Mr. Daly, just to be clear, I was not saying that ESPN added Evernham to appeal to a younger demographic, but instead that the younger demographic they desire (whether they're getting it or not) cares less about such personal transgressions than those of us who are older.

And, yes, you are "esteemed" as far as I'm concerned -- not only because you let a hosehead like me chime in whenever I want, but mainly because you have done so much and done it so well when it comes to filling in frustrated fans about the workings of sports television and deflating the fallacies that fans (myself included) believe are facts. I also hold you in esteem because I know full well that it's not easy to do something like your blog and try to "entertain" everybody several times a week with significant entries. And, for all of that, no matter what others say and even during those times I disagree with you, I think a lot of your readers would agree with me that you are indeed "esteemed" as well as highly appreciated.

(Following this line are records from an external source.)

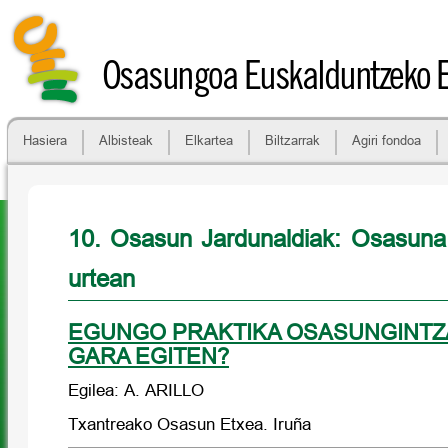
Osasungoa Euskalduntzeko 
Hasiera
Albisteak
Elkartea
Biltzarrak
Agiri fondoa
10. Osasun Jardunaldiak: Osasuna
urtean
EGUNGO PRAKTIKA OSASUNGINTZA
GARA EGITEN?
Egilea: A. ARILLO
Txantreako Osasun Etxea. Iruña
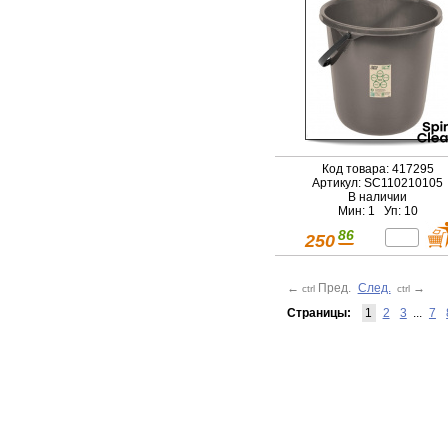
Код товара: 417295
Артикул: SC110210105
В наличии
Мин: 1 Уп: 10
86
250
←
Пред.
След.
→
ctrl
ctrl
Страницы:
1
2
3
...
7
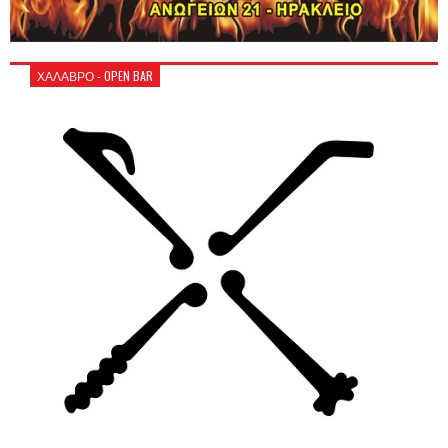
ΧΑΛΑΒΡΟ - OPEN BAR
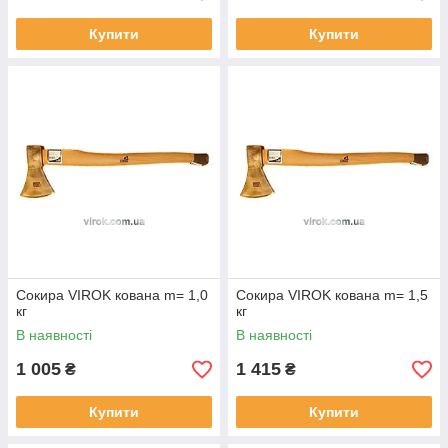
Купити
Купити
Сокира VIROK кована m= 1,0
Сокира VIROK кована m= 1,5
кг
кг
В наявності
В наявності
1 005
1 415
₴
₴
Купити
Купити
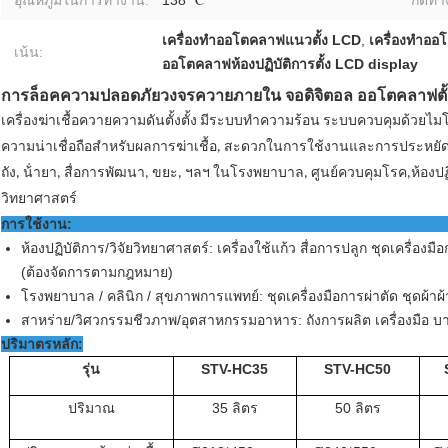
อุณหภูมิในการทำงาน:
138 ℃
กดทำ
เครื่องทําออโตคลาฟแนวตั้ง LCD
,
เครื่องทําออ
เน้น:
ออโตคลาฟห้องปฏิบัติการตั้ง LCD display
การล็อคความปลอดภัยวงจรควายภายใน จอดิจิตอล ออโตคลาฟตั้
เครื่องฆ่าเชื้อควายความดันตั้งตั้ง มีระบบทําความร้อน ระบบควบคุมด้วยไ
ความน่าเชื่อถือสําหรับผลการฆ่าเชื้อ, สะดวกในการใช้งานและการประหยัดพ
ถัง, น้ํายา, สื่อการพัฒนา, ขยะ, ฯลฯ ในโรงพยาบาล, ศูนย์ควบคุมโรค,ห้องปฏ
วิทยาศาสตร์
การใช้งาน:
ห้องปฏิบัติการ/วิจัยวิทยาศาสตร์: เครื่องใช้แก้ว สื่อการปลูก ชุดเครื่อง
(ต้องจัดการตามกฎหมาย)
โรงพยาบาล / คลินิก / สุขภาพการแพทย์: ชุดเครื่องมือการผ่าตัด ชุดผ้าผ้
สาหร่าย/วิศวกรรมชีวภาพ/อุตสาหกรรมอาหาร: ถังการผลิต เครื่องมือ บาง
ปริมาตรหลัก:
รุ่น
STV-HC
35
STV-HC
50
ปริมาณ
35 ลิตร
50 ลิตร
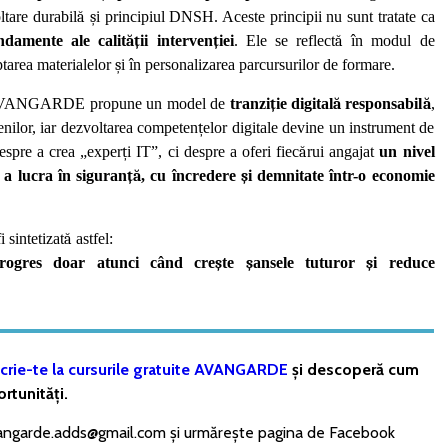
ltare durabil
ă
ș
i principiul DNSH. Aceste principii nu sunt tratate ca
ndamente ale calit
ăț
ii interven
ț
iei
. Ele se reflect
ă
în modul de
ptarea materialelor
ș
i în personalizarea parcursurilor de formare.
l AVANGARDE propune un model de
tranzi
ț
ie digital
ă
responsabil
ă
,
nilor, iar dezvoltarea competen
ț
elor digitale devine un instrument de
espre a crea „exper
ț
i IT”, ci despre a oferi fiec
ă
rui angajat
un nivel
 a lucra în siguran
ță
, cu încredere
ș
i demnitate într-o economie
sintetizat
ă
astfel:
rogres doar atunci când cre
ș
te
ș
ansele tuturor
ș
i reduce
crie-te la cursurile gratuite AVANGARDE
și descoperă cum
rtunități.
avangarde.adds@gmail.com și urmărește pagina de Facebook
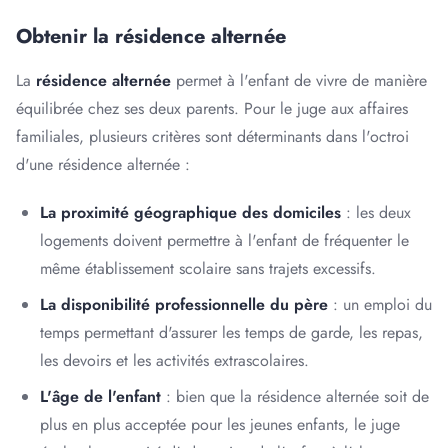
Obtenir la résidence alternée
La
résidence alternée
permet à l'enfant de vivre de manière
équilibrée chez ses deux parents. Pour le juge aux affaires
familiales, plusieurs critères sont déterminants dans l'octroi
d'une résidence alternée :
La proximité géographique des domiciles
: les deux
logements doivent permettre à l'enfant de fréquenter le
même établissement scolaire sans trajets excessifs.
La disponibilité professionnelle du père
: un emploi du
temps permettant d'assurer les temps de garde, les repas,
les devoirs et les activités extrascolaires.
L'âge de l'enfant
: bien que la résidence alternée soit de
plus en plus acceptée pour les jeunes enfants, le juge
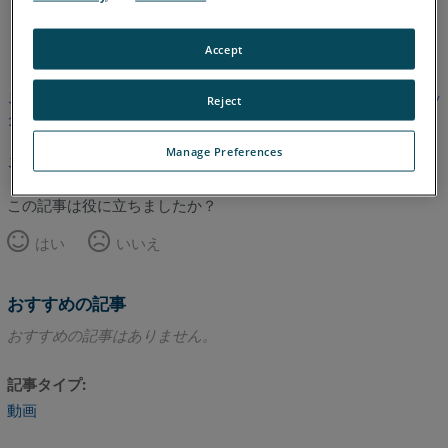
英語
Accept
この記事は翻訳されていません。英語版を見るにはここをクリッ
Reject
クしてください。
Manage Preferences
このページのトップへ
この記事は役に立ちましたか？
はい
いいえ
おすすめの記事
おすすめの記事はありません。
記事タイプ
動画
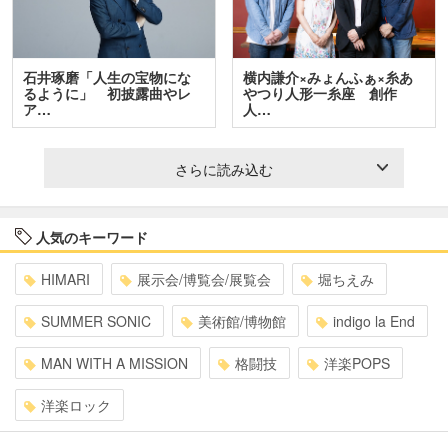
石井琢磨「人生の宝物にな
横内謙介×みょんふぁ×糸あ
るように」 初披露曲やレ
やつり人形一糸座 創作
ア…
人…
さらに読み込む
人気のキーワード
HIMARI
展示会/博覧会/展覧会
堀ちえみ
SUMMER SONIC
美術館/博物館
indigo la End
MAN WITH A MISSION
格闘技
洋楽POPS
洋楽ロック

You put my check in the mail already, right? :-D

Daly Planet Editor said...


I used my last stamp to contact NASCAR. I will hook you up when I get back to the Post Office.

Thanks for the words, its always fun.


Anonymous said...

Anonymous 12:45

Don't tell the rest of the world what can and cannot be judged by your standards. I judge people every day. I judge Bin Ladin and I judge O.J. Simpson.

You seem to be missing the point, that media viewers have the right to not watch a program using a person they feel is objectionable.

It is not my job to forgive Evernham for adultery and improper employer/employee relations.

It is silly to try and force people not to be guided by their own morals and to try and force your religious viewpoint on others.

I'm not telling you to not watch him, I'm saying I won't watch him, just like I don't watch any Woody Allen movies.

Anonymous said...

My problem with Ray is that he never ASKED for any public or fan forgiveness, nor did Erin. To my knowledge, they acknowledged their relationship only once, when Ray announced to the media that Erin was no longer going to drive for him (shortly before EMS became GEM and Ray became minority owner).

They seemed to blame their bad reputations among some fans as either the media's fault (Ray, who specifically blamed the media for Erin losing sponsorships when announcing Erin's departure) or blame NASCAR (Erin, who this year blamed NASCAR for not supporting her and promoting her so she could get new sponsorships after losing her old one).

The self centeredness that surrounds Evernham (which I perceive, others may not)and Crocker is what makes me not watch him on the air (I skipped the Loudon race).